Judith Thurman in The New Yorker:
In Rachel Cusk’s most recent novels, “Outline” and “Transit,” a British writer named Faye encounters a series of friends and strangers as she goes about her daily life. She is recently divorced, and while her new flat is being renovated her two sons are living with their father. There is something catlike about Faye—an elusiveness that makes people want to detain her, and a curiosity about their pungent secrets. They tell her their histories, and she listens intently. As these soliloquies unspool, a common thread emerges. The speakers suffer from feeling unseen, and in the absence of a reflection they are not real to themselves. Faye shares their dilemma. “It was as if I had lost some special capacity to filter my own perceptions,” she says. But she lends herself as a filter to her confidants, and from the murk of their griefs and sorrows, most of which have to do with love, she extracts something clear—a sense of both her own outline and theirs. Critics have hailed these books, which are the first volumes of a trilogy, as a “reinvention” of the novel, and they are certainly a point of departure for it, one at which fiction merges with oral history. Each witness has suffered and survived a version of the same experience, but uniquely, and the events that are retold don’t build toward a revelation. The structure of the text, a mosaic of fragments, mirrors the unstable nature of memory. It is worth noting that “Outline” was published in 2014, a year before Svetlana Alexievich won the Nobel Prize in Literature. (“Transit” was published two years later.) Alexievich interviews women and men who have lived through cataclysms—the Second World War, Chernobyl, the Soviet gulags—and she distills their testimony into what the Swedish Academy cited as a “history of emotions.” Cusk has been chastised for ignoring politics and social inequities, and the central catastrophe in her fiction is family life.

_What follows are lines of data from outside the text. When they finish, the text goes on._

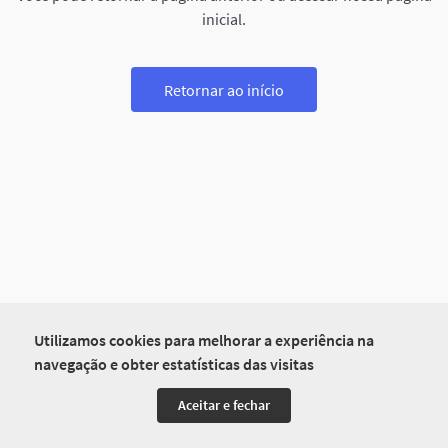
inicial.
Retornar ao início
Utilizamos cookies para melhorar a experiência na
navegação e obter estatísticas das visitas
Aceitar e fechar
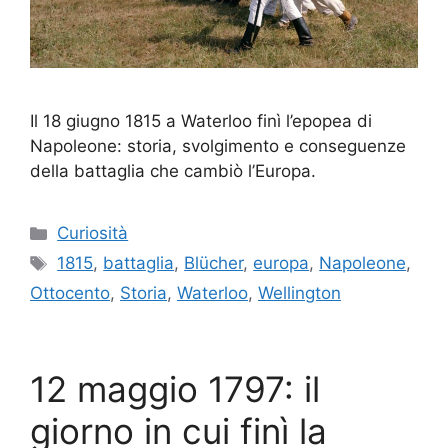
Il 18 giugno 1815 a Waterloo finì l’epopea di
Napoleone: storia, svolgimento e conseguenze
della battaglia che cambiò l’Europa.
Categorie
Curiosità
Tag
1815
,
battaglia
,
Blücher
,
europa
,
Napoleone
,
Ottocento
,
Storia
,
Waterloo
,
Wellington
12 maggio 1797: il
giorno in cui finì la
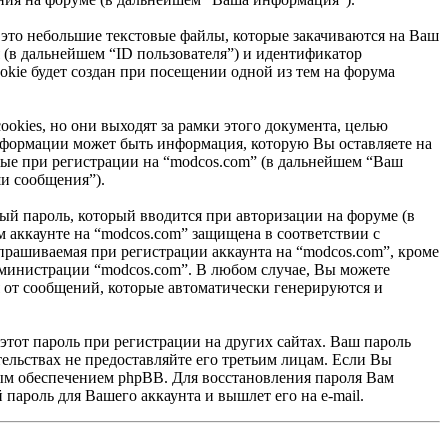
 это небольшие текстовые файлы, которые закачиваются на Ваш
 (в дальнейшем “ID пользователя”) и идентификатор
kie будет создан при посещении одной из тем на форума
kies, но они выходят за рамки этого документа, целью
формации может быть информация, которую Вы оставляете на
ные при регистрации на “modcos.com” (в дальнейшем “Ваш
и сообщения”).
ый пароль, который вводится при авторизации на форуме (в
 аккаунте на “modcos.com” защищена в соответствии с
рашиваемая при регистрации аккаунта на “modcos.com”, кроме
администрации “modcos.com”. В любом случае, Вы можете
я от сообщений, которые автоматически генерируются и
этот пароль при регистрации на других сайтах. Ваш пароль
тельствах не предоставляйте его третьим лицам. Если Вы
ным обеспечением phpBB. Для восстановления пароля Вам
пароль для Вашего аккаунта и вышлет его на e-mail.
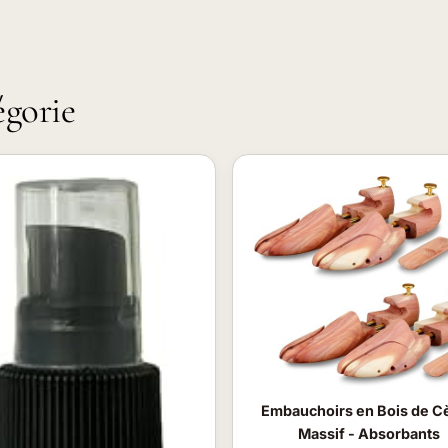
égorie
Embauchoirs en Bois de C
Massif - Absorbants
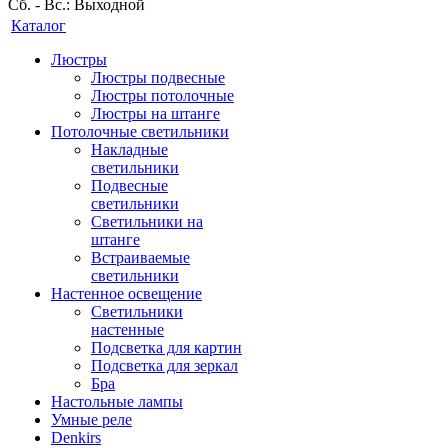
Сб. - Вс.: Выходной
Каталог
Люстры
Люстры подвесные
Люстры потолочные
Люстры на штанге
Потолочные светильники
Накладные
светильники
Подвесные
светильники
Светильники на
штанге
Встраиваемые
светильники
Настенное освещение
Светильники
настенные
Подсветка для картин
Подсветка для зеркал
Бра
Настольные лампы
Умные реле
Denkirs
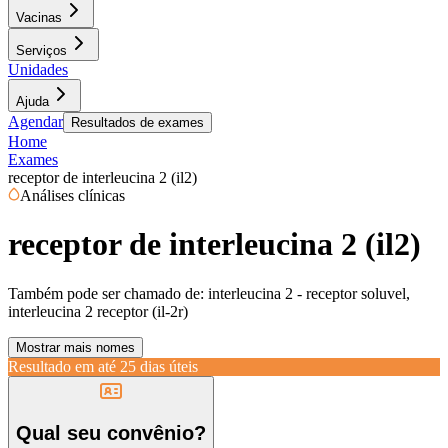
Vacinas
Serviços
Unidades
Ajuda
Agendar
Resultados de exames
Home
Exames
receptor de interleucina 2 (il2)
Análises clínicas
receptor de interleucina 2 (il2)
Também pode ser chamado de:
interleucina 2 - receptor soluvel,
interleucina 2 receptor (il-2r)
Mostrar mais nomes
Resultado em até
25 dias úteis
Qual seu convênio?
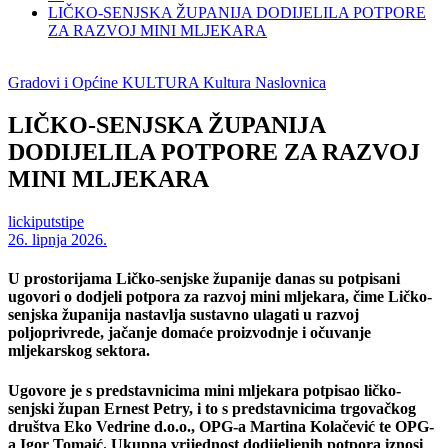
LIČKO-SENJSKA ŽUPANIJA DODIJELILA POTPORE
ZA RAZVOJ MINI MLJEKARA
Gradovi i Općine
KULTURA
Kultura
Naslovnica
LIČKO-SENJSKA ŽUPANIJA
DODIJELILA POTPORE ZA RAZVOJ
MINI MLJEKARA
lickiputstipe
26. lipnja 2026.
U prostorijama Ličko-senjske županije danas su potpisani
ugovori o dodjeli potpora za razvoj mini mljekara, čime Ličko-
senjska županija nastavlja sustavno ulagati u razvoj
poljoprivrede, jačanje domaće proizvodnje i očuvanje
mljekarskog sektora.
Ugovore je s predstavnicima mini mljekara potpisao ličko-
senjski župan Ernest Petry, i to s predstavnicima trgovačkog
društva Eko Vedrine d.o.o., OPG-a Martina Kolačević te OPG-
a Igor Tomaić. Ukupna vrijednost dodijeljenih potpora iznosi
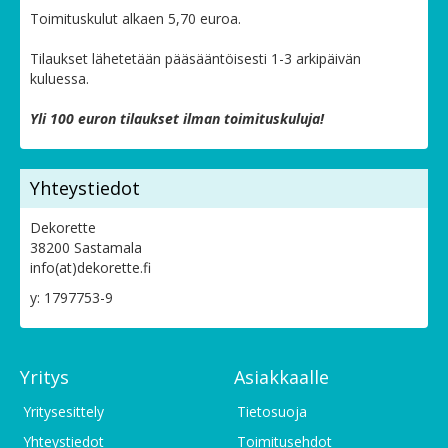
Toimituskulut alkaen 5,70 euroa.
Tilaukset lähetetään pääsääntöisesti 1-3 arkipäivän
kuluessa.
Yli 100 euron tilaukset ilman toimituskuluja!
Yhteystiedot
Dekorette
38200 Sastamala
info(at)dekorette.fi
y: 1797753-9
Yritys
Asiakkaalle
Yritysesittely
Tietosuoja
Yhteystiedot
Toimitusehdot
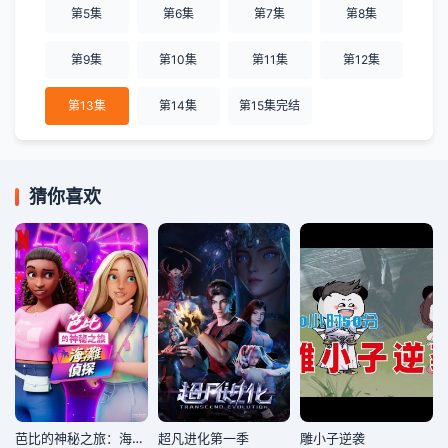
第5集
第6集
第7集
第8集
第9集
第10集
第11集
第12集
第13集
第14集
第15集完结
猜你喜欢
芭比的神秘之旅：海滩探案集国语版
超凡进化第一季
雕小子逆袭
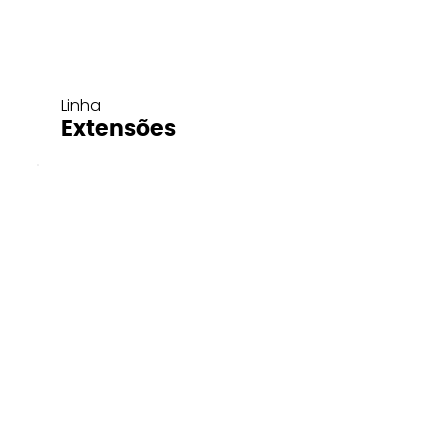
Linha
Extensões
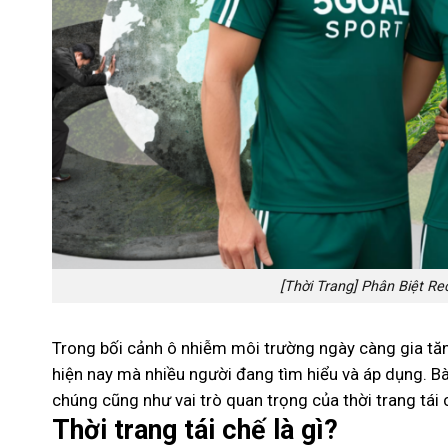
[Thời Trang] Phân Biệt R
Trong bối cảnh ô nhiễm môi trường ngày càng gia tă
hiện nay mà nhiều người đang tìm hiểu và áp dụng. Bài
chúng cũng như vai trò quan trọng của thời trang tái 
Thời trang tái chế là gì?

But her imaginary oral histories are exquisitely attuned to the ways in which humans victimize one another.
Late in “Transit,” Faye listens to a palaver about clothes and sex by a friend named Amanda, who works in fashion and has “a youthful appearance on which the patina of age was clumsily applied.” “No one ever tells you the truth about what you look like,” Amanda says of her profession, to which Faye responds, “Perhaps none of us could ever know what was true and what wasn’t.” At the end of their conversation, which is mostly about Amanda’s affair with her contractor, she stands up to leave the café, “darting frequent glances at me,” Faye observes. “It was as if she was trying to intercept my vision of her before I could read anything into what I saw.”